**Data in this exercise**
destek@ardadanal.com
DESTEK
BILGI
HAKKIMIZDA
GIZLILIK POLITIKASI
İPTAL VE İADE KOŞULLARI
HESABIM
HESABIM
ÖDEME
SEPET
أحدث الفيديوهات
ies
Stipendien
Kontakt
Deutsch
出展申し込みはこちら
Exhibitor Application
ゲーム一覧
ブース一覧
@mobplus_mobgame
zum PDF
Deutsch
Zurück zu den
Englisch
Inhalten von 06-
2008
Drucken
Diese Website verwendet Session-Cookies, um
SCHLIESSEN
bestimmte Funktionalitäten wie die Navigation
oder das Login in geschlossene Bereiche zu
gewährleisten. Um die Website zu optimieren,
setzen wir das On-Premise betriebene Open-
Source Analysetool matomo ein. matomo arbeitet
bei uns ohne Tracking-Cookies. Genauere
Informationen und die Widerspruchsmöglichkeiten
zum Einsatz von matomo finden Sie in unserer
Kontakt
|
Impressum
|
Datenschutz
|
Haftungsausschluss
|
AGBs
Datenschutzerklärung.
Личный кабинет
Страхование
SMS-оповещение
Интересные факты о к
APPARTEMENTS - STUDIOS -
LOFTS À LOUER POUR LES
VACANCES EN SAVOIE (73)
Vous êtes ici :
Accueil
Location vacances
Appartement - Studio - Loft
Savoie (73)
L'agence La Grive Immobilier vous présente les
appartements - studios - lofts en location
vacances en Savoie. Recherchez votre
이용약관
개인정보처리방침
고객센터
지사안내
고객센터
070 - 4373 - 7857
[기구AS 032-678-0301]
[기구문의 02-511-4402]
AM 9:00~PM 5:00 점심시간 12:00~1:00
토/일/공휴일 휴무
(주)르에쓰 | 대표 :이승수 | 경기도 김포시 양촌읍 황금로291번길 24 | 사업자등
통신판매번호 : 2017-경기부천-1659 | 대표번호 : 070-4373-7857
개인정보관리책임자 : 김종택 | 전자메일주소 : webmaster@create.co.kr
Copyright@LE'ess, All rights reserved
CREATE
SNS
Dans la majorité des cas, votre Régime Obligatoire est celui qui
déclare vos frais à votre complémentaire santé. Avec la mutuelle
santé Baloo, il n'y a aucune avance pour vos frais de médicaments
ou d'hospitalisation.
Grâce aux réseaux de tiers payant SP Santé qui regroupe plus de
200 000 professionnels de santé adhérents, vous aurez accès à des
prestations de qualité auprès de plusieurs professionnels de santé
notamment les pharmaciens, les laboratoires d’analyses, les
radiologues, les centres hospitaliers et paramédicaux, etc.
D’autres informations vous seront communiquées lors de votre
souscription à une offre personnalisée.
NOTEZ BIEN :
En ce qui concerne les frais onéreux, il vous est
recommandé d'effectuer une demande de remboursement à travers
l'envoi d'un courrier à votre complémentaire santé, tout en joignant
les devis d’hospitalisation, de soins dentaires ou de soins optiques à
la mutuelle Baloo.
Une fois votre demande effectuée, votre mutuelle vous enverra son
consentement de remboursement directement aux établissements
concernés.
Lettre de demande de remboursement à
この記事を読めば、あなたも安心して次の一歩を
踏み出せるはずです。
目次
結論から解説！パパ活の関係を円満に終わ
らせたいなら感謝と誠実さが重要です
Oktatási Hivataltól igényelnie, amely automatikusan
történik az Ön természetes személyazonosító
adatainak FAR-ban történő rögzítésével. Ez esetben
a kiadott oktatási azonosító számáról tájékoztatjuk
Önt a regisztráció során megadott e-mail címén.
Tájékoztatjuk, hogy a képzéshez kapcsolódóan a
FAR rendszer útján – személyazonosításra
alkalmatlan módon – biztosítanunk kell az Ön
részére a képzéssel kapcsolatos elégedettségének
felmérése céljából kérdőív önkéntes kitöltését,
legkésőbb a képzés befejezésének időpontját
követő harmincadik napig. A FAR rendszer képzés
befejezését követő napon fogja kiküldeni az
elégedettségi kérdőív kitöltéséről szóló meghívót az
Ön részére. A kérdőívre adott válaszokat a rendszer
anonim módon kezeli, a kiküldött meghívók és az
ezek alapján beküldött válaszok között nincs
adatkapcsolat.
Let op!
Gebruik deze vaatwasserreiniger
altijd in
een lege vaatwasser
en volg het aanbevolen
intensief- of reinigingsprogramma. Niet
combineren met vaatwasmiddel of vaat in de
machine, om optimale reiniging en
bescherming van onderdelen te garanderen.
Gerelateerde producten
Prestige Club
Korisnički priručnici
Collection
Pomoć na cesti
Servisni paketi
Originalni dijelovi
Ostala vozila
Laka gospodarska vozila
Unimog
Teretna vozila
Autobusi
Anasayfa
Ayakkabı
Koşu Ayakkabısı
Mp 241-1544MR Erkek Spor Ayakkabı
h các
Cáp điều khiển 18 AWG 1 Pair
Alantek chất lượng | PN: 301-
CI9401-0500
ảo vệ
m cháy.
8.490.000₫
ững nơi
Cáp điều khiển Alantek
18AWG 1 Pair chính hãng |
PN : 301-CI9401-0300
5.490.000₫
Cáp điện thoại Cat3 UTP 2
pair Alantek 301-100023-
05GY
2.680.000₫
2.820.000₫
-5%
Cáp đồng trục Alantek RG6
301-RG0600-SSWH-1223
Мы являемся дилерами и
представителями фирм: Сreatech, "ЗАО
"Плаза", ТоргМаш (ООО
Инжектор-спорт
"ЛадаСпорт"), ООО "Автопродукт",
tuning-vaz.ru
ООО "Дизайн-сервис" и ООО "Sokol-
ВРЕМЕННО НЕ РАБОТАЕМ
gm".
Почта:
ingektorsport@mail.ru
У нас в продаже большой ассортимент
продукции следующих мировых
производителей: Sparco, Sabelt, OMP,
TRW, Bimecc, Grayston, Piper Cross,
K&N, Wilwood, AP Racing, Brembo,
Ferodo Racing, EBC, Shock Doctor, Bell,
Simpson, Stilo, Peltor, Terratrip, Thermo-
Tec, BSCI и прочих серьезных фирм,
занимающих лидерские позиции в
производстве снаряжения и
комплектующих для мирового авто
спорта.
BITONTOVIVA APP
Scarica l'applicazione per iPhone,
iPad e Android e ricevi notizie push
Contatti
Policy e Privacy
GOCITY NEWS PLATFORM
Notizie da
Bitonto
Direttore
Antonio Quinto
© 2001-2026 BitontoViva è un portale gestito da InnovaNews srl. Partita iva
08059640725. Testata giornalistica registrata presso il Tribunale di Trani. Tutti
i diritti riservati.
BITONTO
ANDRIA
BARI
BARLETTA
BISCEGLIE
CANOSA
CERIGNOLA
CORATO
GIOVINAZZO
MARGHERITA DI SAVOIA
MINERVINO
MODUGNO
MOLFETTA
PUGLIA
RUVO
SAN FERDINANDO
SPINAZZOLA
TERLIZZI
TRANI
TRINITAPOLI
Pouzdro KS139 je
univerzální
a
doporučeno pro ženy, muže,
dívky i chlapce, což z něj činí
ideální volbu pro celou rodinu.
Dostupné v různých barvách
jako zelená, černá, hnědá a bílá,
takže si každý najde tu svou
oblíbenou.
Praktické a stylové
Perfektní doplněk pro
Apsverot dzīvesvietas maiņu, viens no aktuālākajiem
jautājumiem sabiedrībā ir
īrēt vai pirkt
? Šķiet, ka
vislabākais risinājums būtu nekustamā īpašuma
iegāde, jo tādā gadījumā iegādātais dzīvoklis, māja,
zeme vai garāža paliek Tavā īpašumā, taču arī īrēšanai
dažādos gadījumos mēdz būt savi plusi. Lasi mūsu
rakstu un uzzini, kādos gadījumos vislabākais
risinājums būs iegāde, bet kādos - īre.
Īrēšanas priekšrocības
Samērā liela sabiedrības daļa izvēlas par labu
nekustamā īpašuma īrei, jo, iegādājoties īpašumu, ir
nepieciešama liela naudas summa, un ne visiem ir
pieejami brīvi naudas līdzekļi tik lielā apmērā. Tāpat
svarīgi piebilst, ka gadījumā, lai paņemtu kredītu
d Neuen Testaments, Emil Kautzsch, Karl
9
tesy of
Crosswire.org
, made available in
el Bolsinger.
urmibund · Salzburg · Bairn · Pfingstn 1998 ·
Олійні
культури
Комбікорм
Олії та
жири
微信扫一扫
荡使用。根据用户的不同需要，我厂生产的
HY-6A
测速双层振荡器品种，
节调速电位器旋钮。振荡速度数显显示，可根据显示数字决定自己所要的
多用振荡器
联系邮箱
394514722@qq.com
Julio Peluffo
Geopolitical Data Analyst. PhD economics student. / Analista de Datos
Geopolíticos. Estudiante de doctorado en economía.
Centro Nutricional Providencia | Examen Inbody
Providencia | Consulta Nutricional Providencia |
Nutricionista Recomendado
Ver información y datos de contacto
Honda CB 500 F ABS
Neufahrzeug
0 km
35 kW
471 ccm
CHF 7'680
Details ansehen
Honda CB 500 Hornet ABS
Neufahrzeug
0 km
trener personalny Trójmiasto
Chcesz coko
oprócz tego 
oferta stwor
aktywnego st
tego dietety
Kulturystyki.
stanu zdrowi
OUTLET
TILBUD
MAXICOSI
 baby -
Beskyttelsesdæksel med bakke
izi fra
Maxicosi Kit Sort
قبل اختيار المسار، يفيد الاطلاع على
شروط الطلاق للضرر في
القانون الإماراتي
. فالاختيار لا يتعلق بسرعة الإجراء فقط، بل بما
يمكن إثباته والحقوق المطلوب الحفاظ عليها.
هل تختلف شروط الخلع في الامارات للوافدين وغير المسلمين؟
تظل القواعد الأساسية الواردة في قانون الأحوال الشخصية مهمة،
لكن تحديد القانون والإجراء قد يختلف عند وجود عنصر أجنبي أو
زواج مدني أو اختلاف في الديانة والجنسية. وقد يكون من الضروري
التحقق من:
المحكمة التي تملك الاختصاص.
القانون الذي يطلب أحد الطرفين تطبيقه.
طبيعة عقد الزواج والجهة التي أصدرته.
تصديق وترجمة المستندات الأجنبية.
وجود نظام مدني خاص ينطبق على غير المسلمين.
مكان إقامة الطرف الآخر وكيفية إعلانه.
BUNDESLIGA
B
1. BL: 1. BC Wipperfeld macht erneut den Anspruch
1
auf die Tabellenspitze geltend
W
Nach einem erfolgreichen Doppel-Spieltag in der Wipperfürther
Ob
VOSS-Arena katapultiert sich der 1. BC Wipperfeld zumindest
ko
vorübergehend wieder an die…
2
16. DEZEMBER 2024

**Task brief**
Pick out each line in the rows above that contains the word "التي", and copy those lines in full.

**Your solution**
المحكمة التي تملك الاختصاص.
طبيعة عقد الزواج والجهة التي أصدرته.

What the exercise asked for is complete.